▸ Your instructions
Return each entry below word for word, leaving out any image.

--- Information supplied ---

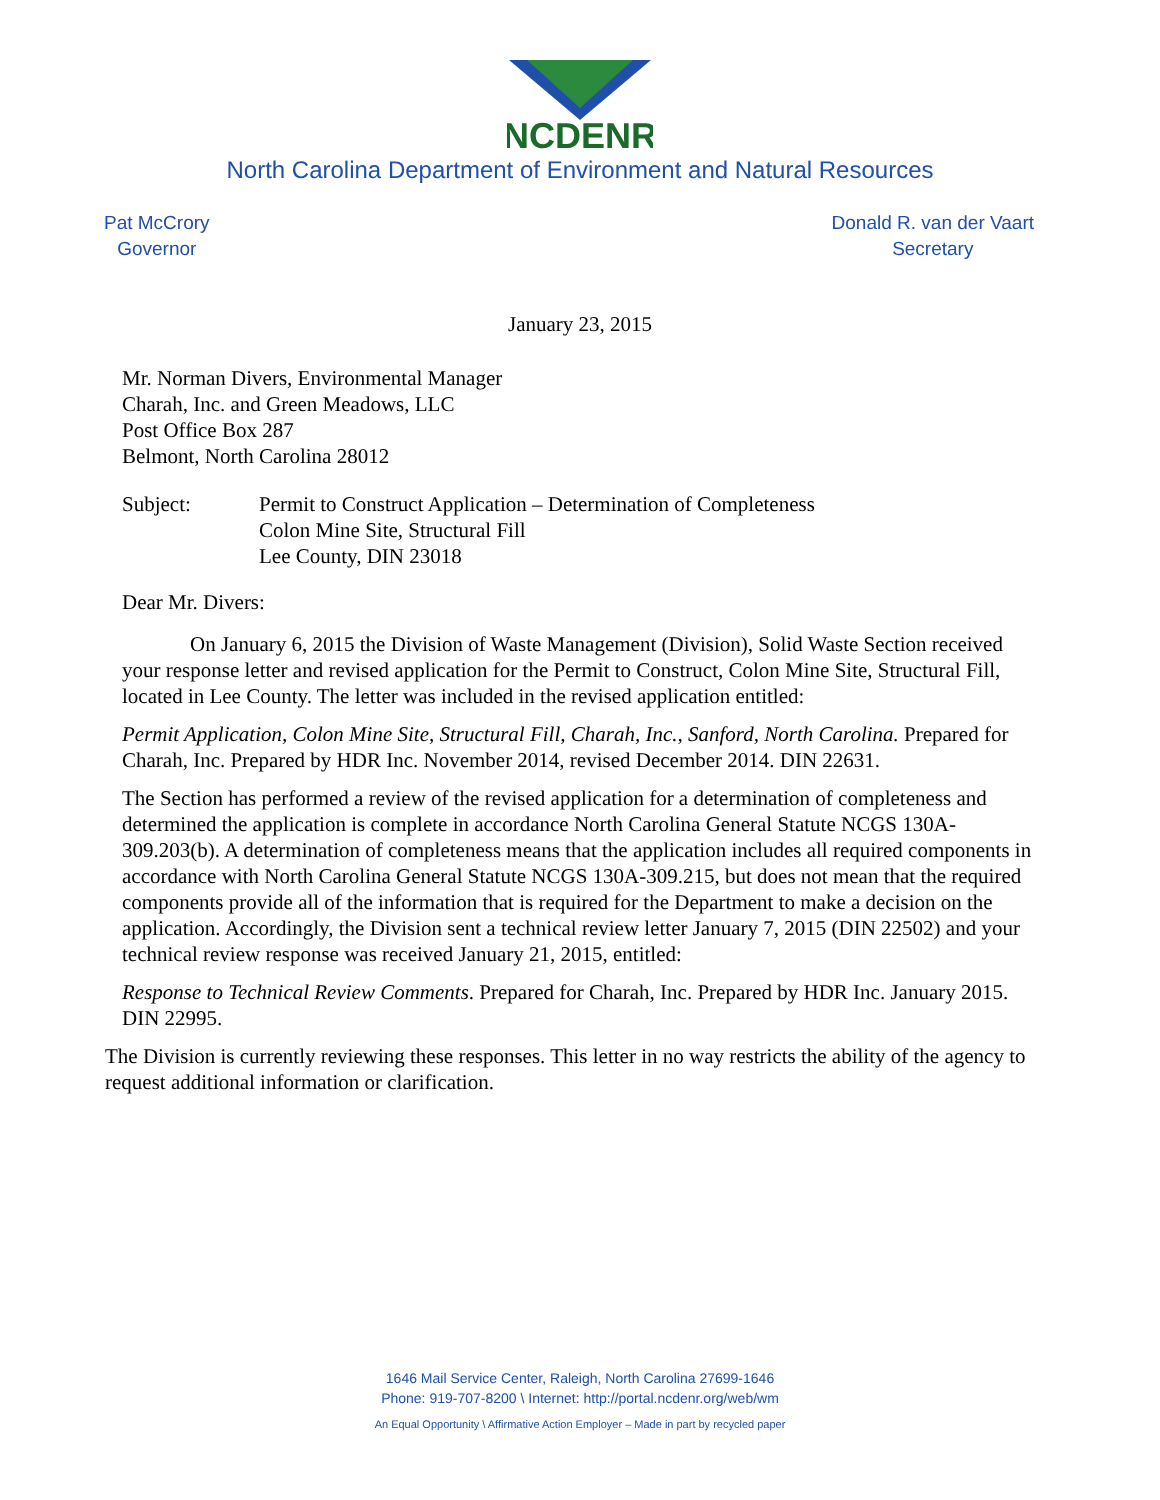NCDENR
North Carolina Department of Environment and Natural Resources
Pat McCrory
Governor
Donald R. van der Vaart
Secretary
January 23, 2015
Mr. Norman Divers, Environmental Manager
Charah, Inc. and Green Meadows, LLC
Post Office Box 287
Belmont, North Carolina 28012
Subject: Permit to Construct Application – Determination of Completeness
Colon Mine Site, Structural Fill
Lee County, DIN 23018
Dear Mr. Divers:
On January 6, 2015 the Division of Waste Management (Division), Solid Waste Section received your response letter and revised application for the Permit to Construct, Colon Mine Site, Structural Fill, located in Lee County. The letter was included in the revised application entitled:
Permit Application, Colon Mine Site, Structural Fill, Charah, Inc., Sanford, North Carolina. Prepared for Charah, Inc. Prepared by HDR Inc. November 2014, revised December 2014. DIN 22631.
The Section has performed a review of the revised application for a determination of completeness and determined the application is complete in accordance North Carolina General Statute NCGS 130A-309.203(b). A determination of completeness means that the application includes all required components in accordance with North Carolina General Statute NCGS 130A-309.215, but does not mean that the required components provide all of the information that is required for the Department to make a decision on the application. Accordingly, the Division sent a technical review letter January 7, 2015 (DIN 22502) and your technical review response was received January 21, 2015, entitled:
Response to Technical Review Comments. Prepared for Charah, Inc. Prepared by HDR Inc. January 2015. DIN 22995.
The Division is currently reviewing these responses. This letter in no way restricts the ability of the agency to request additional information or clarification.
1646 Mail Service Center, Raleigh, North Carolina 27699-1646
Phone: 919-707-8200 \ Internet: http://portal.ncdenr.org/web/wm
An Equal Opportunity \ Affirmative Action Employer – Made in part by recycled paper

---

▸ Solution
NCDENR
North Carolina Department of Environment and Natural Resources
Pat McCrory
Governor
Donald R. van der Vaart
Secretary
January 23, 2015
Mr. Norman Divers, Environmental Manager
Charah, Inc. and Green Meadows, LLC
Post Office Box 287
Belmont, North Carolina 28012
Subject: Permit to Construct Application – Determination of Completeness
Colon Mine Site, Structural Fill
Lee County, DIN 23018
Dear Mr. Divers:
On January 6, 2015 the Division of Waste Management (Division), Solid Waste Section received your response letter and revised application for the Permit to Construct, Colon Mine Site, Structural Fill, located in Lee County. The letter was included in the revised application entitled:
Permit Application, Colon Mine Site, Structural Fill, Charah, Inc., Sanford, North Carolina. Prepared for Charah, Inc. Prepared by HDR Inc. November 2014, revised December 2014. DIN 22631.
The Section has performed a review of the revised application for a determination of completeness and determined the application is complete in accordance North Carolina General Statute NCGS 130A-309.203(b). A determination of completeness means that the application includes all required components in accordance with North Carolina General Statute NCGS 130A-309.215, but does not mean that the required components provide all of the information that is required for the Department to make a decision on the application. Accordingly, the Division sent a technical review letter January 7, 2015 (DIN 22502) and your technical review response was received January 21, 2015, entitled:
Response to Technical Review Comments. Prepared for Charah, Inc. Prepared by HDR Inc. January 2015. DIN 22995.
The Division is currently reviewing these responses. This letter in no way restricts the ability of the agency to request additional information or clarification.
1646 Mail Service Center, Raleigh, North Carolina 27699-1646
Phone: 919-707-8200 \ Internet: http://portal.ncdenr.org/web/wm
An Equal Opportunity \ Affirmative Action Employer – Made in part by recycled paper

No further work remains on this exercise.